O que foi realmente emocionante, no entanto, foi como eles se tornaram um casal em primeiro lugar, porque Vivienne era décadas mais nova que Maurice. Quando se conheceram, Maurice tinha quase quarenta anos, um homem de negócios dedicado, aparentemente destinado a uma vida de solteiro. Vivienne, com menos de 20 anos, era filha de amigos de Maurice que perguntaram se ela poderia trabalhar para ele durante as férias.

 

Um dia, Maurice se ofereceu para levá-la para almoçar. A caminho do restaurante, passaram por um mendigo na rua. Maurice deu-lhe uma moeda e continuou andando. Vivienne parou e perguntou a Maurice se ele faria a gentileza de lhe dar o salário desta semana adiantado. Maurice entregou o dinheiro. Ela então voltou e deu tudo ao mendigo. "Porque você fez isso?" perguntou Maurice. "Porque o que você deu a ele não foi suficiente para fazer uma mudança em sua vida. Ele precisava de algo mais."

 

Quando a semana terminou, Maurice disse a Vivienne: "Eu não vou lhe dar mais nenhum salário esta semana, porque você deu o dinheiro e eu não quero lhe roubar a mitsvá". Mas foi então que ele decidiu que deveria se casar com ela, porque, como ele me disse pouco antes de morrer, "o coração dela era maior que o meu".

 

Conto esta história porque ilustra uma dimensão da Parashá Behar que muitas vezes perdemos. Levítico 25 trata de um problema que é tão grave hoje como era há 33 séculos. É sobre as inevitáveis ​​desigualdades que surgem em toda economia de livre mercado. A economia de mercado é boa na criação de riqueza, mas ruim na distribuição. Qualquer que seja o ponto de partida, as desigualdades surgem cedo entre os mais e os menos bem-sucedidos, e se tornam mais pronunciadas com o tempo.

 

A desigualdade econômica leva à desigualdade de poder, e o resultado é muitas vezes o abuso dos fracos pelos fortes. Este é um refrão constante dos profetas.
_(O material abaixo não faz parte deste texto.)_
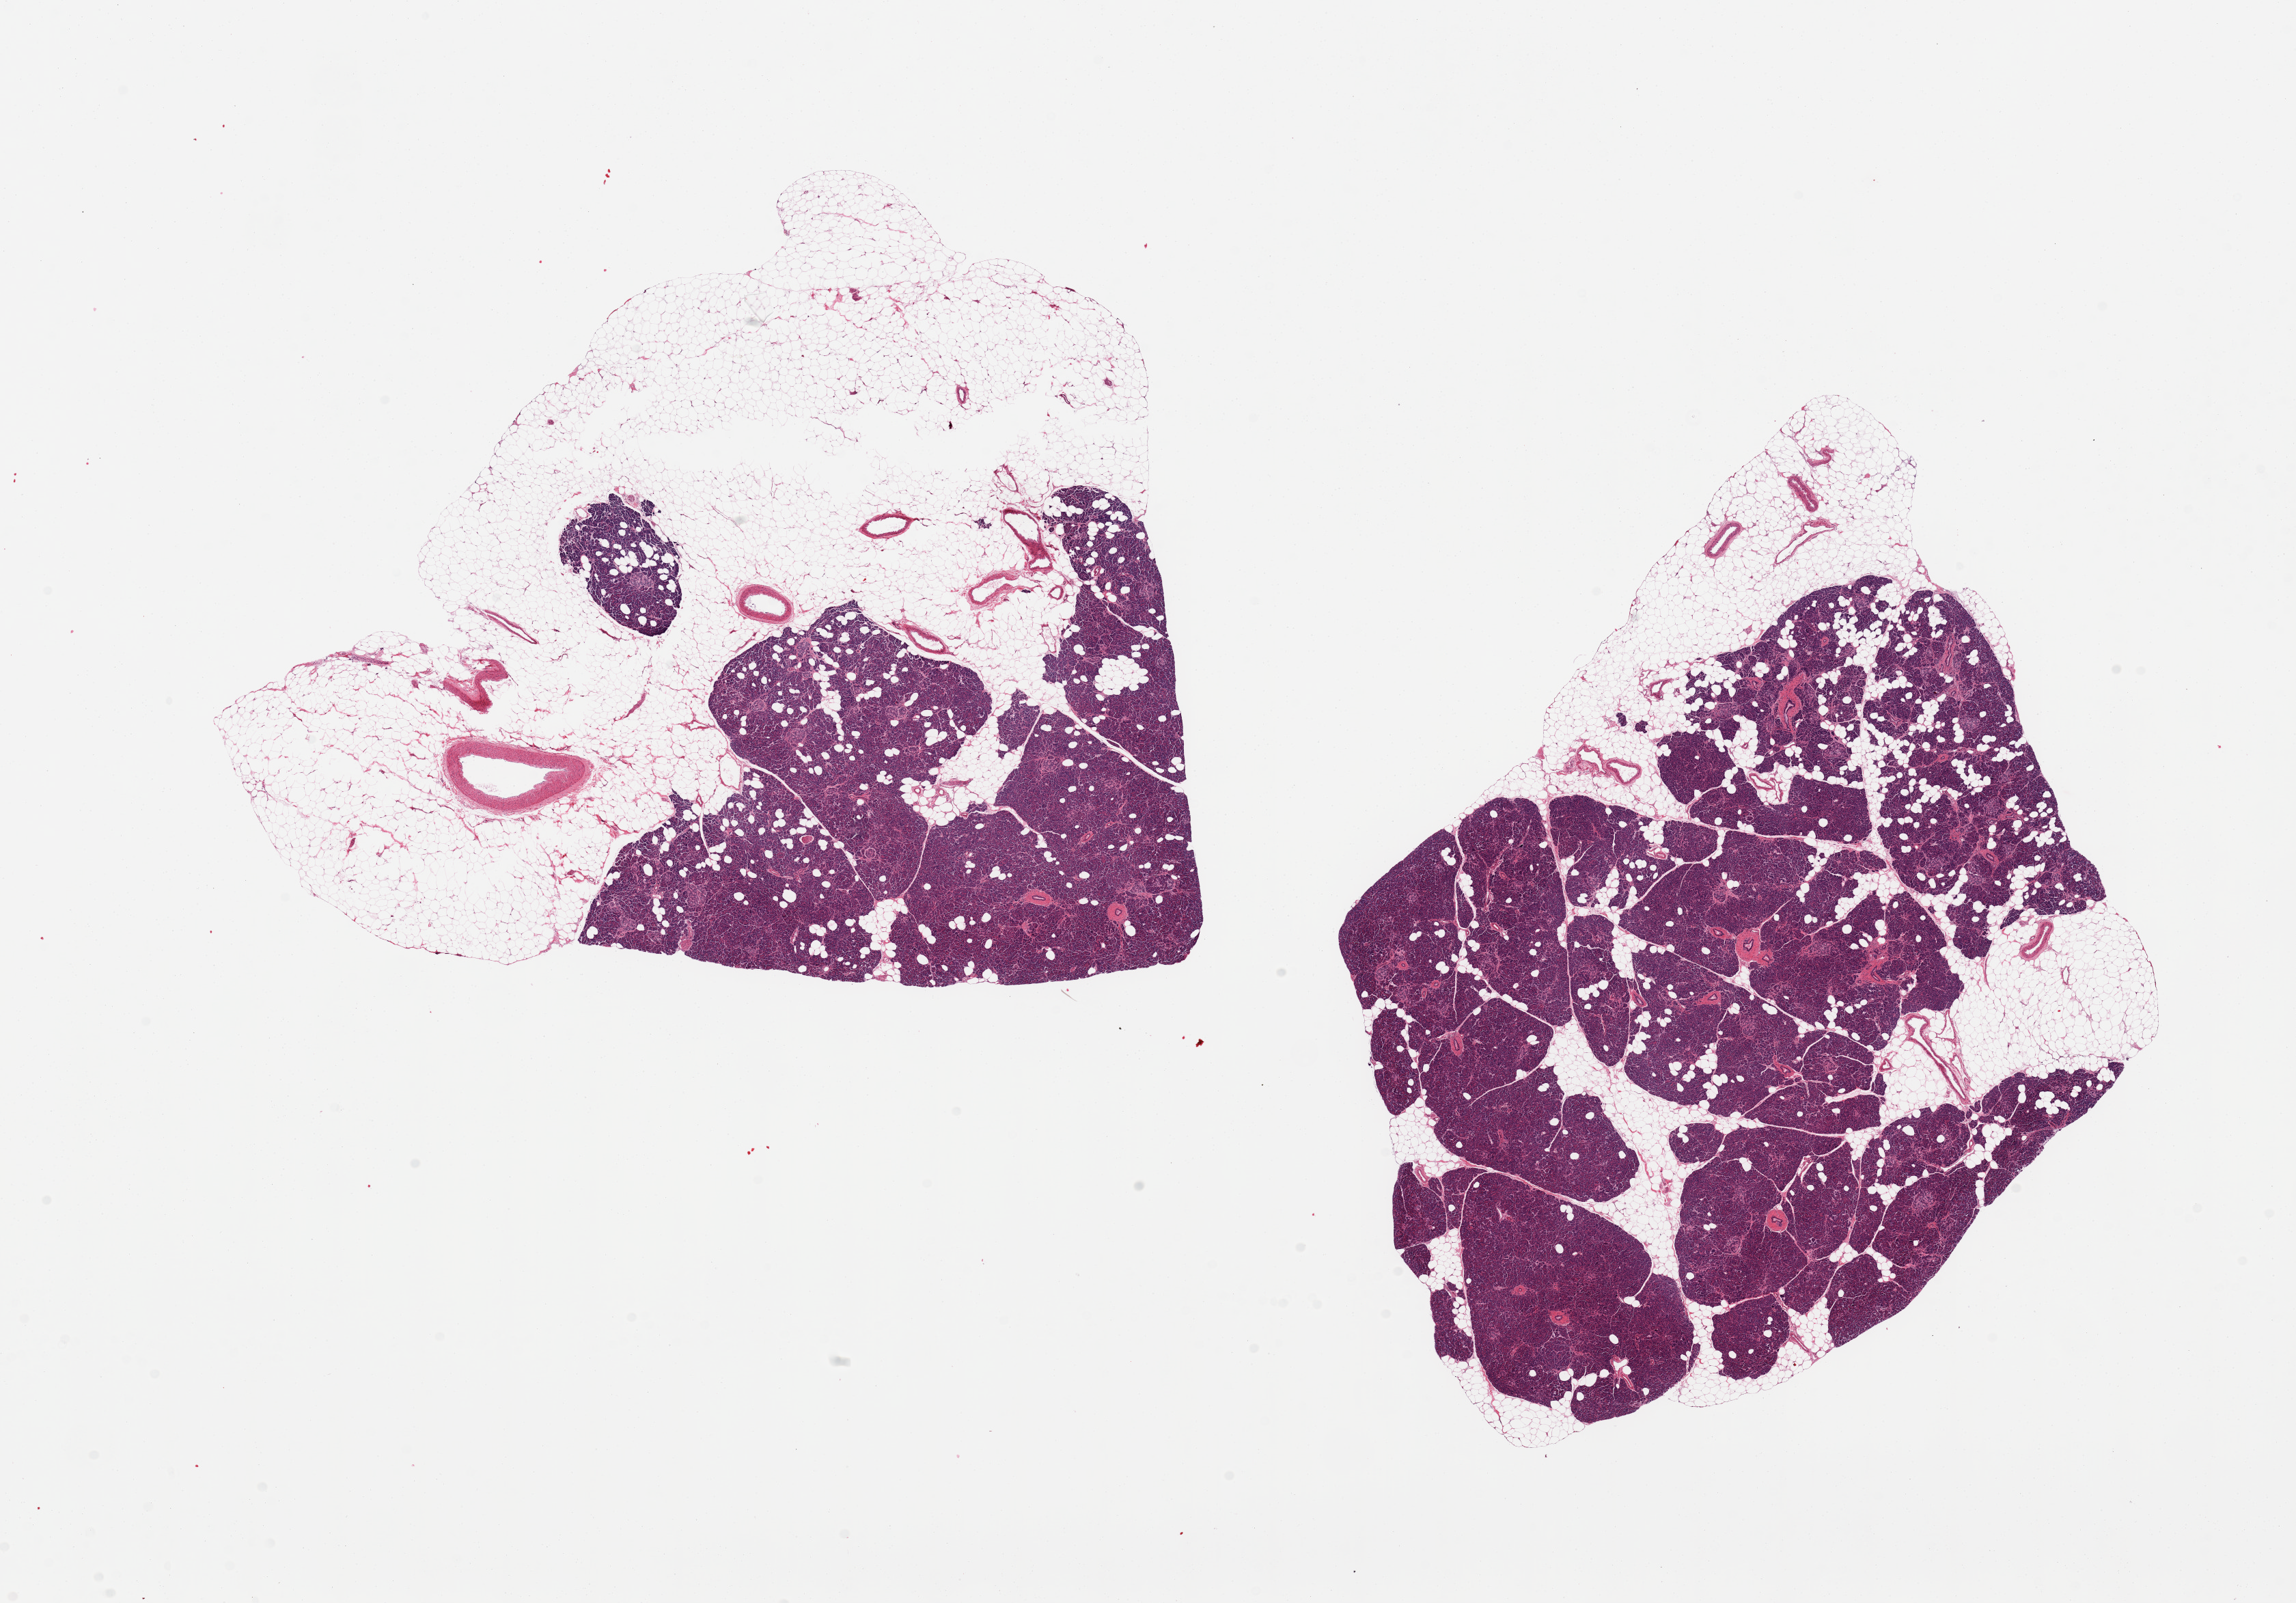
Digitized hematoxylin and eosin (H&E)-stained section — shown as a low-resolution overview of the whole scanned area (about 26.6 x 18.6 mm), PAXgene-fixed paraffin-embedded (PFPE) section, section of pancreas (target tissue), tissue donor sample. Donor: male.
Pathologist's review note for this sample: 2 pieces, ~40% adherent or interstitial fat; Islets well represented/preserved.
Amós fala daqueles que “vendem o inocente por dinheiro, e o necessitado por um par de sapatos; que pisam a cabeça do pobre como o pó da terra, e negam justiça aos oprimidos” (Amós 2:6-7). Isaías clama: "Ai dos que fazem leis injustas e emitem decretos opressivos [...] tornando as viúvas sua presa e roubando os órfãos" (Is. 10:1-2), [...] “cobiçam casas, e arrebatam-nas; assim fazem violência a um homem e à sua casa, a uma pessoa e à sua herança” (Miquéias 2:2).

 

Este é um problema para quase todas as sociedades e idades. O que torna a Torá distinta é que ela recusa uma resposta unidimensional para o que é um problema genuinamente complexo. A igualdade é um valor, mas a liberdade também o é. O comunismo e o socialismo foram tentados e falharam; mas o livre mercado também gera seus descontentamentos. Um princípio que pode ser inferido do Tanach é que o mercado foi feito para servir aos seres humanos; os seres humanos não foram feitos para servir ao mercado. A questão fundamental é, portanto: o que melhor serve a humanidade sob a soberania de Elohim?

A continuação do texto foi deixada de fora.